Inside the hotel, the police moved toward Paddock, who had stopped firing.

“Moving up to the 32nd floor,” an officer said on the radio about a half-hour into the attack.

A minute later, from another officer, “Can confirm that there is no gunfire?”

“We’ve been here for the past [unclear] minutes and haven’t heard gunshots for oh, probably 15 minutes,” came the response.

Two minutes later, “We are covering the stairwell on 32.”

For the next half-hour, the SWAT team prepared for the raid. Morgan, the conference attendee, recalled in his interview with the Atlanta TV station, “I could hear the police making their way up the hallway, and they were basically breaking down the doors - opening the doors aggressively."

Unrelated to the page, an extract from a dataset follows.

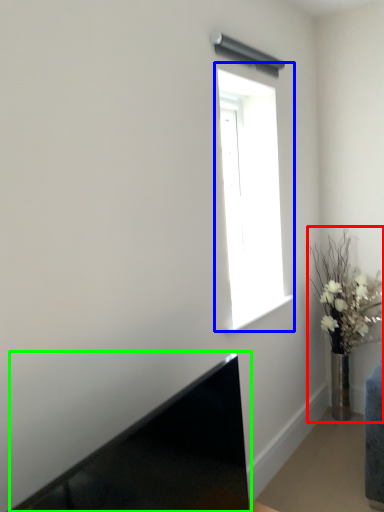
Question: Which object is positioned farthest from houseplant (highlighted by a red box)? Select from window (highlighted by a blue box) and laptop (highlighted by a green box).

Choices:
 (A) window
 (B) laptop

Answer: (B)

At about 11:25pm, the floor cleared except for the room at the end of the hall, a senior officer announced over the radio, “We are gonna set off outside the suspect’s door. We are gonna pop this and see if we get any kind of response from this guy.”

The raid did not last long. SWAT team members found Paddock on the floor, already dead.

Video from the hallway shows a room-service cart, probably the one in which Paddock placed a camera. Briefing reporters here Tuesday, Sheriff Joe Lombardo said room service did come to Paddock’s room. But he did not disclose at what time.

Lombardo praised the hotel security response, saying, “We would not have engaged this individual in the time lapse that we did without their assistance.”